In his new and very popular Sexy Spirits’ course, The Hot Man/Woman Game of Sex & Love, Anton helps single men and women who can’t see past their own elephants into the eyes of a partner with whom they might connect. People may come to me looking for better sex, but they come to Anton looking for love, deeply connecting love—no less than the love of their lives, their soul mates—and they leave with the understanding of how to give and share love on a less exalted human plane, to be ready in case they get that big chance but to be fully human whether they do or don’t.
“Finding the love of your life is an archetypal desire in anyone, no matter how much we think it is a myth,” he says, “but it’s worse than looking for a needle in a haystack.
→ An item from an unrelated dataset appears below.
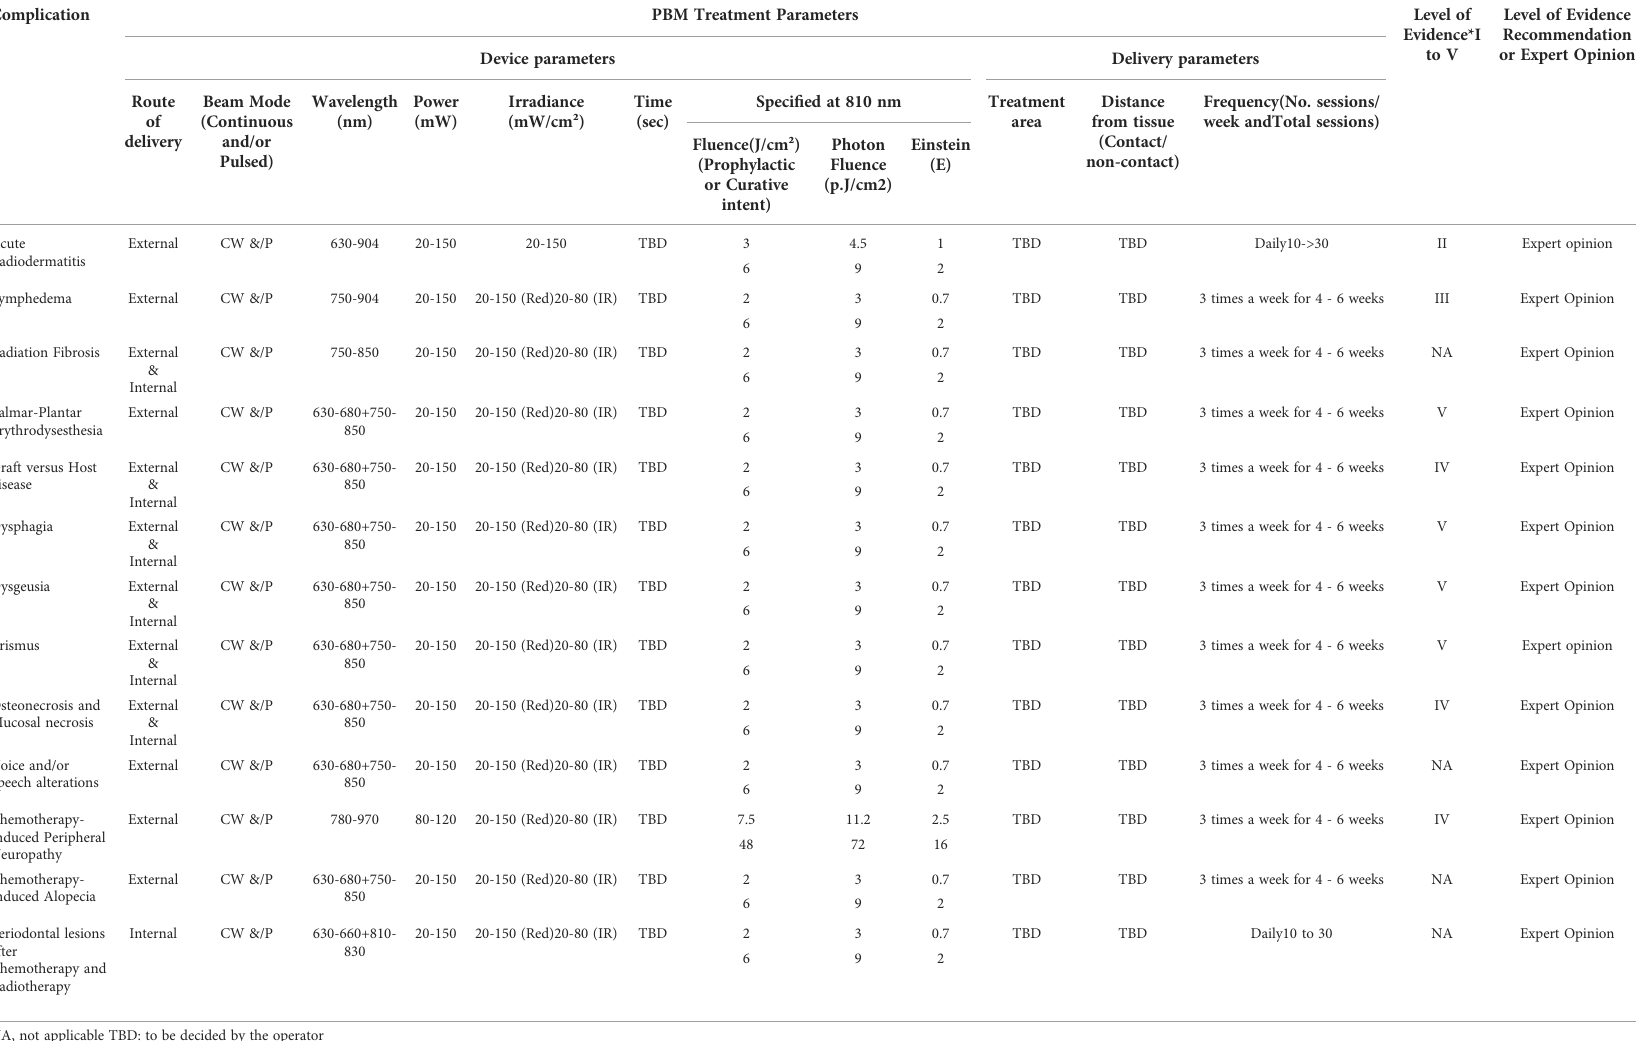
TABLE 3 WALT 2022 recommendations for PBM treatments in prevention and/or management of cancer therapy-related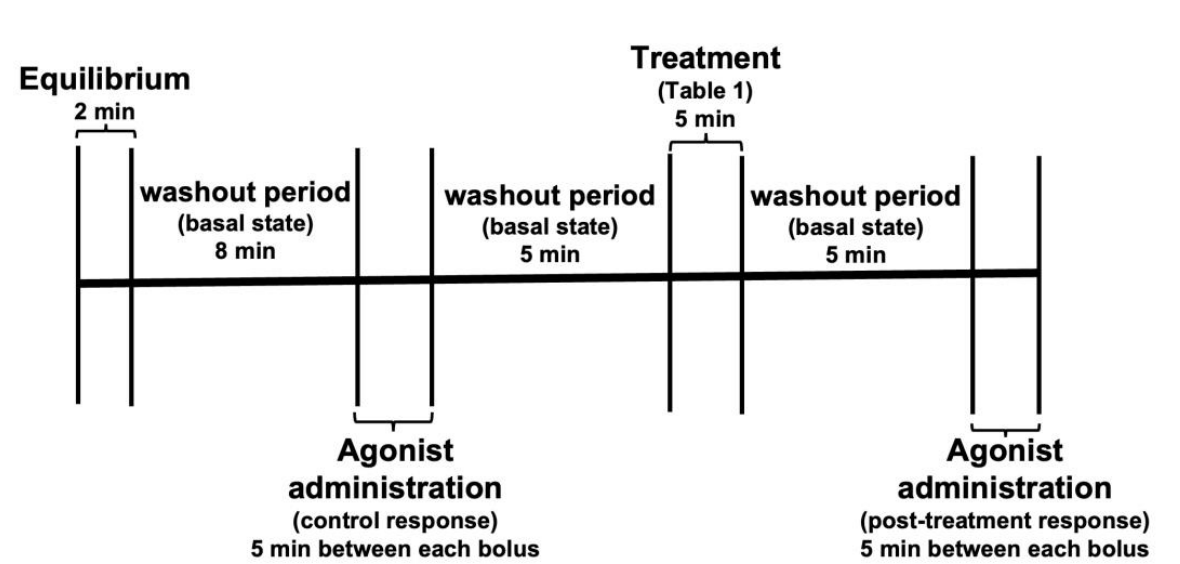
Figure 1. A representative scheme of the experimental flow used to assess the effect of the treatments on the cardiac response to agonists. Once the heart was attached to a non-recirculating retrograde perfusion system, a 10 min-period was given for stabilization (basal state) prior to the administration of Ang II, Phe and aCh to register the effects of agonists on the heart (control response over the basal state of the heart). Treatment was administered for 5 min after a second stabilization period and then extensively washed out to eliminate the non-adhered cells/structures. Then, a second administration of the agonists was performed to determine the effect of the treatment on the cardiac response (response post-treatment). For the initial experiment with C. albicans WT, 10 mM mannose was administered to the heart, followed by a third administration of the agonists to record the effect exerted by this sugar on reverting the treatment effect on cardiac responses (not shown).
The majority of people we meet romantically and sexually are most likely not going to be the love of our lives.”
It’s so refreshing to hear a love adviser not promise You Will Find The One If You Follow My Plan.
“Some people may never find the love of their life but they can have a richer life and more fun by playing a win-win game”—a game that is neither The Rules for women nor a Pick-up Guide for men.
I tried explaining a bit of this to my second Sex Babes client, another Wall Street man who freely admits, “I cannot connect to women, except briefly during the moment I am coming into them.
“Is that primal?” he asked, a forkful of steak tartar poised in front of his mouth, probably to emphasize his point.
No. Connecting is primal. Disconnecting, failing to connect, ripping the connection apart—that is the behavior of a civilized animal keeping his primal in check.
“Do women hate me?” he asked.
Maybe. Some women—probably yes. He’s got what they want but he doesn’t want to give it up. So, yes, hate.
“I like you,” I said.
“Really?” he asked. “Not just because I’m paying you to listen to me talk?”
Money helps, of course. But yes, I like him. I like men.
“I don’t have time to take your friend’s course. Would he see me privately?
"Is there a lesson plan?”
Anton had the Hot Man/Woman course so beautifully projected that, as I helped him this week create a book proposal for it, I watched the outline spiral and curve out of the material as if it were a thing alive, a staircase to, if not heaven, something good.
“Can he help me?” the client asked.
“Do you see elephants?”
The next morning I woke to Dan Taylor’s voice (The Morning Show, wcbsfm 101.1) and I felt it—connection. That voice, rich and deep, sensual and sexual plays the notes so well, moving from the witty remark to the genuine emotion—connecting …
I remembered Anton’s comment about the Hot game—“Whether people connect in a brief hook-up or a long-term relationship, they can learn to connect in an intimate practice that brings out their own true self. And their partners don’t feel played.”
Connection. God, we need it, don’t we? Whatever we do about elephants and marriage proposals, we need to feel connected—at least once a day.